How do i cope with the fact ive prematurely aged at 30 years old due to a hard life and stress ?
i have never built up any relationships in life with either male or female because of the trauma and mental health problems i sustained.

growing up and throughout my life i have been bullied severley….ive suffered assaults, muggings…time in a psyche hospital……homelessness…survived alot of horrible thangs..

ive never been employed, never had qualifications….and have been on welfare benifit the majority of my life.

i suffer with extreme low self worth but iam also very vain in my mind.

i have physical imperfections that get me down, ive aged prematurley…dark lines under my eyes….im bald….i have 2 missing teeth, front, bottom row…need implants, which are expensive.
i have physical worries im having investigated at the moment…aching joints, frequent urination.
i recentley met a cute, chubby ginger haired girl from kansas via myspace, i added her to msn messenger and have sent her a couple of emails which she has responded keenly to…….recently she said she cant wait to have a ‘ live ‘ chat through instant messenger…….problem is shes never seen me…..doesnt no all these things about me…..and im scared of her rejecting me once she finds out the truth.

Lukes Love Life answers:

With the greatest respect people react to people that show confidence even if it is a facade.

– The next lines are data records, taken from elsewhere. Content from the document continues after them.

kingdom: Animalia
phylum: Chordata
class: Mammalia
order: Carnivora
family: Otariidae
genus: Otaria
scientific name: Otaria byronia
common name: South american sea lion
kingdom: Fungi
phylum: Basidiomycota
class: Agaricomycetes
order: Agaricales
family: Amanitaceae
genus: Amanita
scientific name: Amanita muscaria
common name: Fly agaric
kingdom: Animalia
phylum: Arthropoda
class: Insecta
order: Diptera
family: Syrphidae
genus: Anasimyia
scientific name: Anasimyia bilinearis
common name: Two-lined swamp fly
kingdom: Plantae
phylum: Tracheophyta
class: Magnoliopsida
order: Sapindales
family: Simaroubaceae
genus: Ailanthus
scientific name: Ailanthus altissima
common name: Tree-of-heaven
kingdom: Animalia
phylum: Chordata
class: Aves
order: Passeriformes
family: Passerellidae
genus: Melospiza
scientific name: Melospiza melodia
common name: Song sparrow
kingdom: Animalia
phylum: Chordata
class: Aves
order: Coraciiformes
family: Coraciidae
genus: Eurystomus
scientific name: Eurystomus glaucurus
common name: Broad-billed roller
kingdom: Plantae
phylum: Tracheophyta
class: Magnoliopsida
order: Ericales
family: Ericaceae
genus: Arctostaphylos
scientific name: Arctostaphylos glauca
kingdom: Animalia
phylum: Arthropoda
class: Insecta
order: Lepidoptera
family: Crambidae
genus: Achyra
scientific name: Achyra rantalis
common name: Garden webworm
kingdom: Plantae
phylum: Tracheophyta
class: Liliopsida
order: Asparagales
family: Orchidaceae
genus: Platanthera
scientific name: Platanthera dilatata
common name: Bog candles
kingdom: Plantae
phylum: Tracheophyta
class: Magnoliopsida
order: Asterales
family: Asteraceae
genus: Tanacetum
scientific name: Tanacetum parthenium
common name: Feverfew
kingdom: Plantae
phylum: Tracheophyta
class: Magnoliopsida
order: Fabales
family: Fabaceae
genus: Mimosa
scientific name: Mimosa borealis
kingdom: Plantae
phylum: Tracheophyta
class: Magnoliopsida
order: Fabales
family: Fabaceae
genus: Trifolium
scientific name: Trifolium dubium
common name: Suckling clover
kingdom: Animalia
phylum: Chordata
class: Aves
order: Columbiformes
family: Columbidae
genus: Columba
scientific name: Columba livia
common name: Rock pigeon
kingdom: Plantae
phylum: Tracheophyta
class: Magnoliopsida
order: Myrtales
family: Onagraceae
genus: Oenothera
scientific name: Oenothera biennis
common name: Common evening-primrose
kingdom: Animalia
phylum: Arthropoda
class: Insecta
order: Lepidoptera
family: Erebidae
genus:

Everyone has issues, personality disorders and depression to some extent. It is just that some people have learnt mechanisms to cope with their concerns and adopted a mind set that allows them to interact with the rest of society in a positive way.

Although one shouldn’t really give advice I recommend the fist step is to take ownership of your worries, accept that you are who you are but over time you become what you want.

For instance if you have bad skin, recognise that this can be caused by poor diet, lack of sleep, lack of exercise or bad hygene. Take things slowly but rather than talking about the problem make a small step to address it, go for walk, make a healthy meal, get good relaxing nights sleep, give up drug taking or smoking just something to make you feel that you have begun on the right path.

Afterall, 30 is not old you probably have more than double that time to become the person you ultimately want to be.